DisasterMasters / TweetAnalysis

Repository for storing the code used to analyse the tweets collected from the Twitter scraper
2 stars 3 forks source link

Repo for analyzing tweets from the TweetScraper repo

The DATA directory

This directory contains florida_data, which contains all raw data collected from the TweetScraper. This directory is divided into subdirectories according to whether they are from government, media, utility, or nonprofit source.

The FLORIDA directory

The top level of this directory contains all of the code that is actively being used to do machine learning and visualization. The programs must be run separately for every tweet source (gov, media, utility, or nonprofit), since we are running separate analysis on each source.

florida/doc2vecmodels

Stores the models generated from doc2vec.py

florida/results

Stores the results from the unsupervised/supervised methods, the graphs from these methods, and the indices from the tf-idf matrix from NMF

florida/tmp

Random programs that might be useful later on. Contains programs to randomize output files for manual coding and some smaller files to use to test code

florida/training_data

Contains the files used for supervised/unsupervised predicting, generated from lex_dates.py. These files are what we are predicting categories on. Additionally, contains the Crisislex original txt file.
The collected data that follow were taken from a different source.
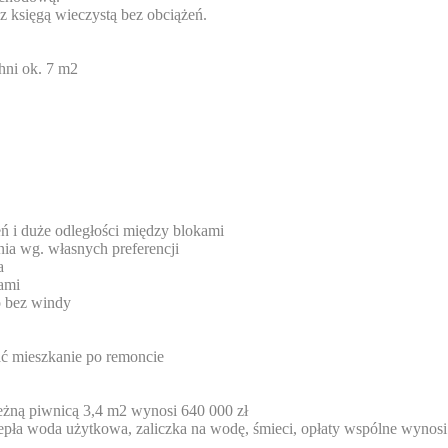
z księgą wieczystą bez obciążeń.
hni ok. 7 m2
eleń i duże odległości między blokami
ia wg. własnych preferencji
a
ami
ro bez windy
ać mieszkanie po remoncie
eżną piwnicą 3,4 m2 wynosi 640 000 zł
iepła woda użytkowa, zaliczka na wodę, śmieci, opłaty wspólne wynosi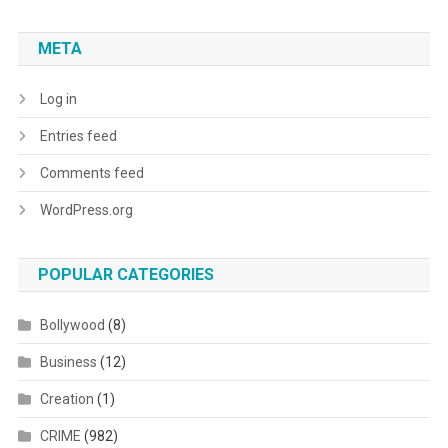
META
Log in
Entries feed
Comments feed
WordPress.org
POPULAR CATEGORIES
Bollywood
(8)
Business
(12)
Creation
(1)
CRIME
(982)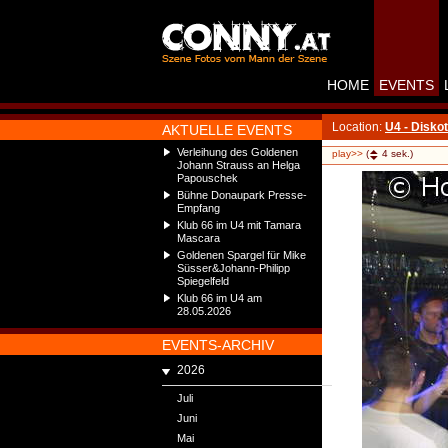
HOME
EVENTS
Location:
U4 - Disko
AKTUELLE EVENTS
Verleihung des Goldenen
play>>
(
4
sek.)
Johann Strauss an Helga
Papouschek
Bühne Donaupark Presse-
Empfang
Klub 66 im U4 mit Tamara
Mascara
Goldenen Spargel für Mike
Süsser&Johann-Philipp
Spiegelfeld
Klub 66 im U4 am
28.05.2026
EVENTS-ARCHIV
2026
Juli
Juni
Mai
florida/training_data/supervised_data

Contains the manually classified files sent from Xiaojing. Make sure the tweets are in the first column and the manual code is in the second column! (Might have to move columns in file around or adapt code to change depending on format of file sent). The manually coded files are separated into subdirectories depending on their source.

florida/useless

Some useless files that I just didn't have the heart to -rm... They are not being used right now but I kept them around just in case.

florida/webhome

Contains the index.html file I use on my EECS web directory.

Recommendations/Workflow

Right now I am manually running these files, but I would suggest writing a shell script to automate the command line arguments being typed.

With Puerto Rico coming soon, I would recommend redoing the directory structure in a way that makes more sense and is more efficient to reach both Florida and Puerto Rico tweets.

When receiving new data, put it into the DATA directory under its appropriate source.

Then, run lex_dates.py on the source you want to analyze.

After running lex_dates.py, select which method you want (supervised/unsupervised), and run it.

If you chose the unsupervised method, you will have to run represent.py

Then, depending on if you chose unsupervised or supervised, run either sup_graphs.py or un_graphs.py and get your visualizations.